TASKS TO CARRY OUT ▸
a) From the theatre review below, return the stretch from "Essentially it’s a" through "with a towel).".
b) Summarize the theatre review below in two sentences.
c) Extend the theatre review below, picking up after its last sentence.
-- TEXT UNDER STUDY follows --
Performances, production and script were sometimes a little rough around the edges, but that didn’t really impede the satirical impact of the show. Perhaps it could have been a little darker, a little more finessed; a little more Barbara Baynton, and a little less Britney Spears; but to me, it spoke directly, painfully and accurately of the materialism of the society (and the town) I live in. The audience laughed a lot, and I laughed with them (and sometimes, cringingly, all on my own) – but was it the mocking laughter of derision, or the rueful laughter of self-recognition? In a narcissistic hall of mirrors, who can say?


Elephents (the misspelling is intentional) preceded Rabbithead in The Blue Room Studio with a season that ended a few weeks ago. It was the first production by much-heralded new Perth indie outfit The Last Great Hunt, which somewhat confusingly includes artists from various former and ongoing groups including The Duck House, Weeping Spoon and Side Pony. Elephents is a new play by Jeffrey Jay Fowler, directed by Katt Osborne and performed by Jeffrey Jay, Adrienne Daff, Gita Bezzard and Pete Townsend, with deliberately minimal design by Tarryn Gill and lighting by Chris Isaacs. It also features songs by Jeffrey Jay and arranged by Brett Smith, which were sung by the cast and accompanied by Brett on digital keyboard (and occasional electric guitar).

Essentially it’s a darkly comic off-Broadway musical: tightly written dialogue-scenes interspersed with songs in which characters express their feelings and thoughts: the ‘elephents’ in the room, so to speak. The title also refers to a real elephant whose recent death in the zoo serves as an emotional catalyst for the plot, in which three awkwardly matched couples and at least one loose unit (all played by the same four actors, with the help of some nifty wig-work) negotiate their discontents. The biggest ‘elephent’ however lies just outside the door: an accelerated level of global warming, indicated in the production by an orange light that became visible whenever someone entered the room (whereupon they routinely and without comment wiped the sweat from their faces and hands with a towel).
-- TEXT UNDER STUDY concluded --
-- DATA UNDER STUDY follows --
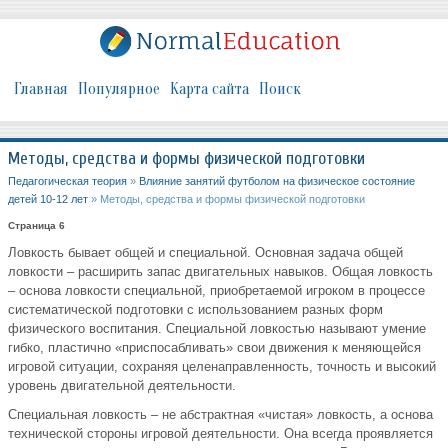
Главная
Популярное
Карта сайта
Поиск
Методы, средства и формы физической подготовки
Педагогическая теория
»
Влияние занятий футболом на физическое состояние
детей 10-12 лет
» Методы, средства и формы физической подготовки
Страница 6
Ловкость бывает общей и специальной. Основная задача общей
ловкости – расширить запас двигательных навыков. Общая ловкость
– основа ловкости специальной, приобретаемой игроком в процессе
систематической подготовки с использованием разных форм
физического воспитания. Специальной ловкостью называют умение
гибко, пластично «приспосабливать» свои движения к меняющейся
игровой ситуации, сохраняя целенаправленность, точность и высокий
уровень двигательной деятельности.
Специальная ловкость – не абстрактная «чистая» ловкость, а основа
технической стороны игровой деятельности. Она всегда проявляется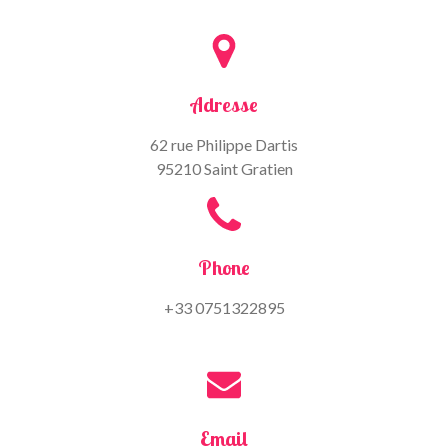
Adresse
62 rue Philippe Dartis
95210 Saint Gratien
Phone
+33 0751322895
Email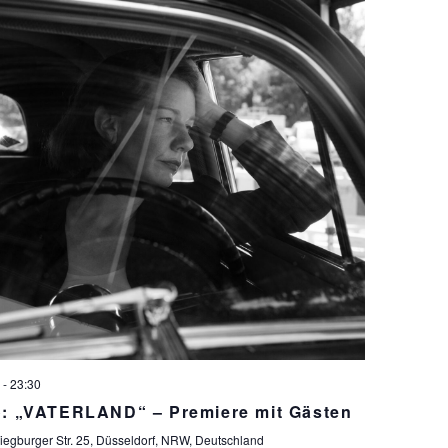
-
23:30
o: „VATERLAND“ – Premiere mit Gästen
iegburger Str. 25, Düsseldorf, NRW, Deutschland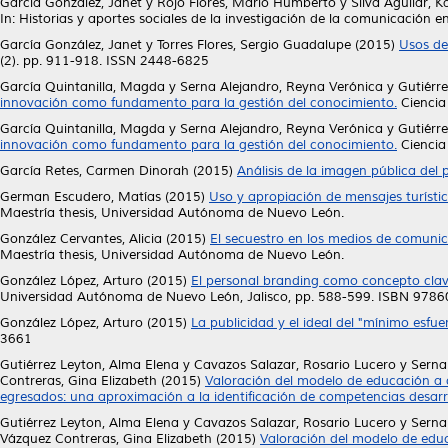
García González, Janet
y
Rojo Flores, Mario Humberto
y
Silva Aguilar, 
In: Historias y aportes sociales de la investigación de la comunicación e
García González, Janet
y
Torres Flores, Sergio Guadalupe
(2015)
Usos de 
(2). pp. 911-918. ISSN 2448-6825
García Quintanilla, Magda
y
Serna Alejandro, Reyna Verónica
y
Gutiérr
innovación como fundamento para la gestión del conocimiento.
Ciencia
García Quintanilla, Magda
y
Serna Alejandro, Reyna Verónica
y
Gutiérr
innovación como fundamento para la gestión del conocimiento.
Ciencia
García Retes, Carmen Dinorah
(2015)
Análisis de la imagen pública del p
German Escudero, Matías
(2015)
Uso y apropiación de mensajes turístic
Maestría thesis, Universidad Autónoma de Nuevo León.
González Cervantes, Alicia
(2015)
El secuestro en los medios de comunica
Maestría thesis, Universidad Autónoma de Nuevo León.
González López, Arturo
(2015)
El personal branding como concepto clav
Universidad Autónoma de Nuevo León, Jalisco, pp. 588-599. ISBN 97
González López, Arturo
(2015)
La publicidad y el ideal del "mínimo esfue
3661
Gutiérrez Leyton, Alma Elena
y
Cavazos Salazar, Rosario Lucero
y
Serna
Contreras, Gina Elizabeth
(2015)
Valoración del modelo de educación a 
egresados: una aproximación a la identificación de competencias desarr
Gutiérrez Leyton, Alma Elena
y
Cavazos Salazar, Rosario Lucero
y
Serna
Vázquez Contreras, Gina Elizabeth
(2015)
Valoración del modelo de educ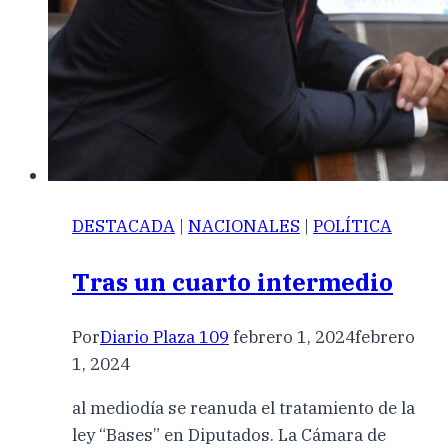
DESTACADA
|
NACIONALES
|
POLÍTICA
Tras un cuarto intermedio
Por
Diario Plaza 109
febrero 1, 2024
febrero
1, 2024
al mediodía se reanuda el tratamiento de la
ley “Bases” en Diputados. La Cámara de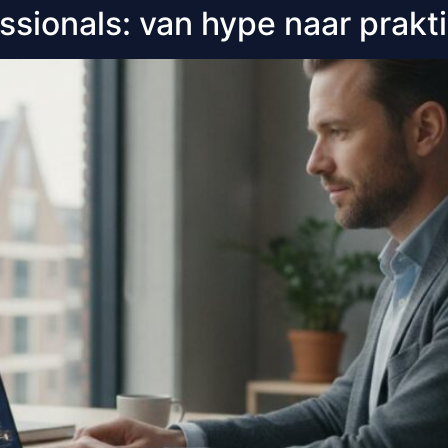
fessionals: van hype naar prak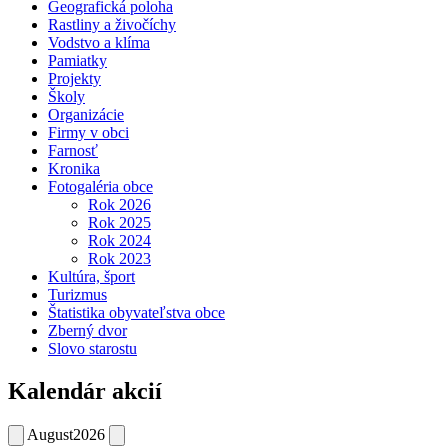
Geografická poloha
Rastliny a živočíchy
Vodstvo a klíma
Pamiatky
Projekty
Školy
Organizácie
Firmy v obci
Farnosť
Kronika
Fotogaléria obce
Rok 2026
Rok 2025
Rok 2024
Rok 2023
Kultúra, šport
Turizmus
Štatistika obyvateľstva obce
Zberný dvor
Slovo starostu
Kalendár akcií
August
2026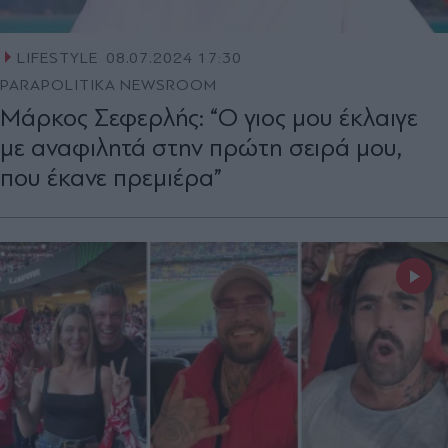
LIFESTYLE
08.07.2024 17:30
PARAPOLITIKA NEWSROOM
Μάρκος Σεφερλής: “Ο γιος μου έκλαιγε
με αναφιλητά στην πρώτη σειρά μου,
που έκανε πρεμιέρα”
-- DATA UNDER STUDY concluded --
EXERCISE ANSWERS ▸
a)
Essentially it’s a darkly comic off-Broadway musical: tightly written dialogue-scenes interspersed with songs in which characters express their feelings and thoughts: the ‘elephents’ in the room, so to speak. The title also refers to a real elephant whose recent death in the zoo serves as an emotional catalyst for the plot, in which three awkwardly matched couples and at least one loose unit (all played by the same four actors, with the help of some nifty wig-work) negotiate their discontents. The biggest ‘elephent’ however lies just outside the door: an accelerated level of global warming, indicated in the production by an orange light that became visible whenever someone entered the room (whereupon they routinely and without comment wiped the sweat from their faces and hands with a towel).

b) The reviewer found the show's satire effective despite some rough edges, saying it spoke directly and accurately of the materialism of the society they live in. The review then turns to Elephents, a darkly comic musical by Jeffrey Jay Fowler and the first production by The Last Great Hunt, in which mismatched couples work through their discontents after a zoo elephant's death while an orange light outside the door signals accelerated global warming.

c)
Underlying this is the sense that these characters (like the girls and their men in Rabbithead) are completely absorbed in themselves and their feelings, and have completely unrealistic expectations about their lives and their world, which is clearly going up in flames. The theatrical form of the show reflected this extreme pitch of dramatic irony: stylized costumes, wigs and characterizations; and a deliberate poverty of means in terms of lighting, set, sound, music – and even singing ability. The songs themselves weren’t particularly original or accomplished either musically or lyrically – and varied considerably in execution – but I felt that was least partly intentional, because their role was to expose the characters and their illusions (for example, two brothers who are singer-musicians with wildly divergent and incongruous notions of their own talent). As such they have something in common with songs in the theatre of Brecht  – which notoriously work best when sung by performers like Lotte Lenya (who couldn’t technically sing).

Elephents was a much more ambitious work than Rabbithead, and Jeffrey Jay is a subtle and devious writer (as well as being an extremely entertaining actor). In fact the overall aesthetic of the production and the company (including the house-style of the actor-devisors and director Katt Osborne) was emotionally cooler, more covert and underhand than the brazenly messy broad brushstrokes and deliberately overheated histrionics of Ian Sinclair and his collaborators. Perhaps for that very reason I couldn’t help feeling that for all its sophisticated irony Elephents didn’t quite hit its target – perhaps overshooting it, or even rebounding on itself; whereas Rabbithead for all its crass vulgarity landed its punches fair and square. In both cases, though, I left The Blue Room feeling that there’s a new generation of theatre-makers who are struggling with what it means to have a self, a voice, relationships or integrity in a narcissistic world – and that in that struggle there’s at least an artistic authenticity that’s worth watching and listening to.


Rabbithead is at The Blue Room until 14 June; Elephents finished on 18 May and is now part of The Last Great Hunt’s touring repertoire.